WITH LOVE FROM NICOLAE
BRISTOL OLD VIC 11
With Love From Nicolae - which brings together an Irish playwright and British and Romanian performers - is a play which attempts to cram an awful lot into a very small space. Scattered in the vertices of a family drama, a tale of the prodigal son who left and the bitterness of the good and obedient son who stayed behind and a history of a woman and her child abandoned by her man, there lie stories of life in Ceausescu's Romania, the hope which the 1989 revolution has engendered, and the eternal problems of communication between a single mother and her son.
Maggie, an Irishwoman, takes her son Nicky - a bolshie London teenager trapped in the saltflats of adolescent inarticulacy - to Romania to visit the scenes of his absent father's childhood. In the Black Sea port of Constanza they meet the family of Nicolae, her former lover, and their initial warmth and hospitality opens the door to traumatic truths about the past.
At its finest points the play explores the contrasts between the two cultures which meet through Nicolae's absence: the Irish, with its fascination for roots and the personal history which made each of us, and the Romanian, blanking the unpleasant past and focusing fixedly on the brighter future which has so recently opened up. Watching a procession of candles, Maggie asks "Are they for the dead, for souls?" "No," replies Mihail, "they are for hope, for a good year to come." In a story which the writer claims is based on the similarities between the two cultures, it is this total contrast which stands out most strongly.
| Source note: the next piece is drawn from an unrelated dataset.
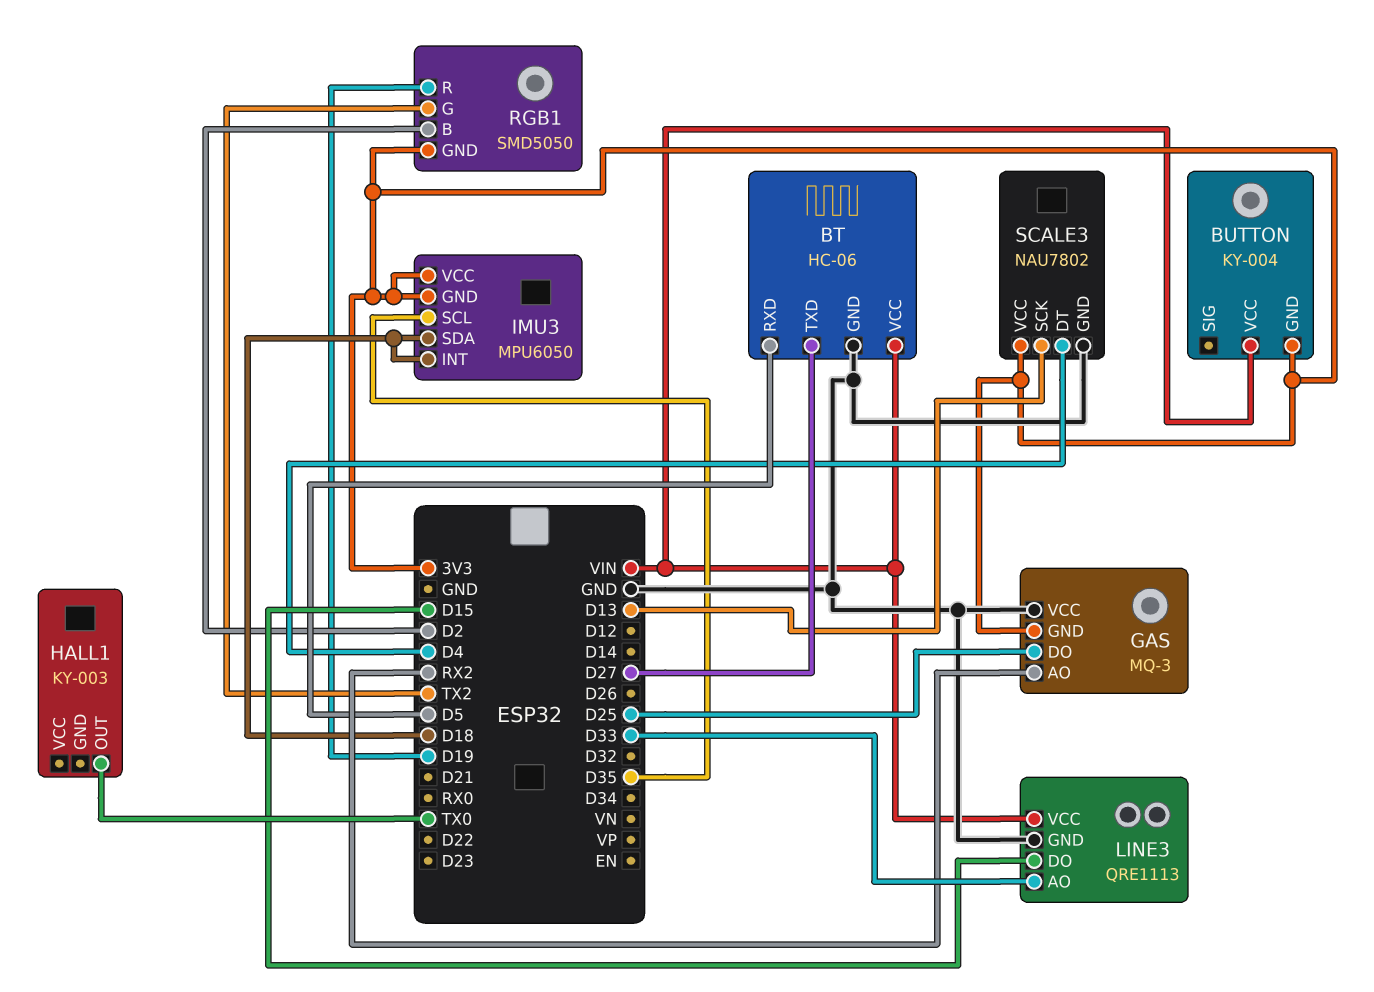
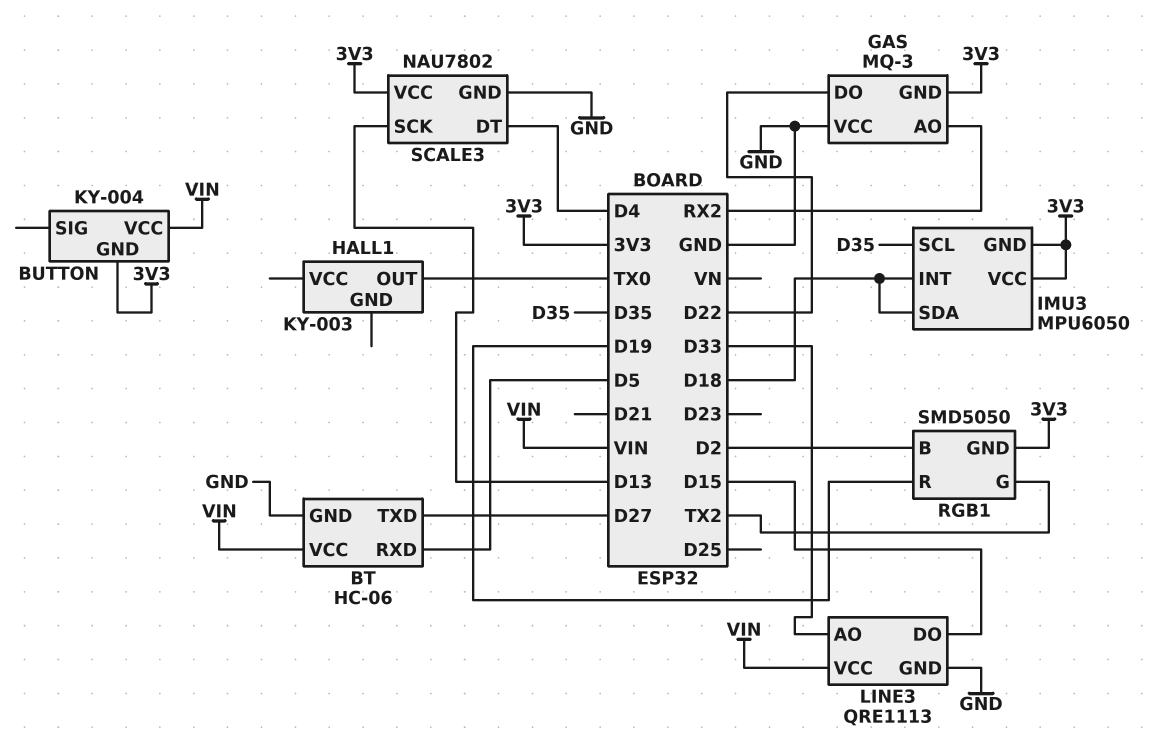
GAS pin DO: D25 -> D22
Of course neither of these attitudes is healthy, and it is the intermingling of the cultures which brings some form of release and acceptance; Maggie, whose life has been totally dominated by one Nicolae, has to come to a country which has finally shaken off the dictatorship of another to learn how to move on. With a clear visual echo, the set is a Dali nightmare of twisted organic abstracts, which hover over the action like the dried-out corpses of the past haunting the present.
Having opened so many rich cultural and philosophical seams, one wonders whether it is necessary to devote a large chunk of the second half to the more conventional subject matter of the single mother's perennial dilemma in prioritising between her new man and her child. Nevertheless, the play holds the attention, and is exciting in its unashamed use of some unusual theatrical techniques and a bilingual script which, whilst creating utter authenticity, never leaves an English audience fidgeting or confused.
With Love From Nicolae offers British audiences an opportunity to see some fine acting talent which, until very recently, was locked firmly away from Western eyes. Yet its most remarkable and promising feature lies in its collaborative nature, the linking of hands from the Irish Sea to the Black Sea. One can only hope that it is the first of many works which trample down the rusting remains of the Iron Curtain.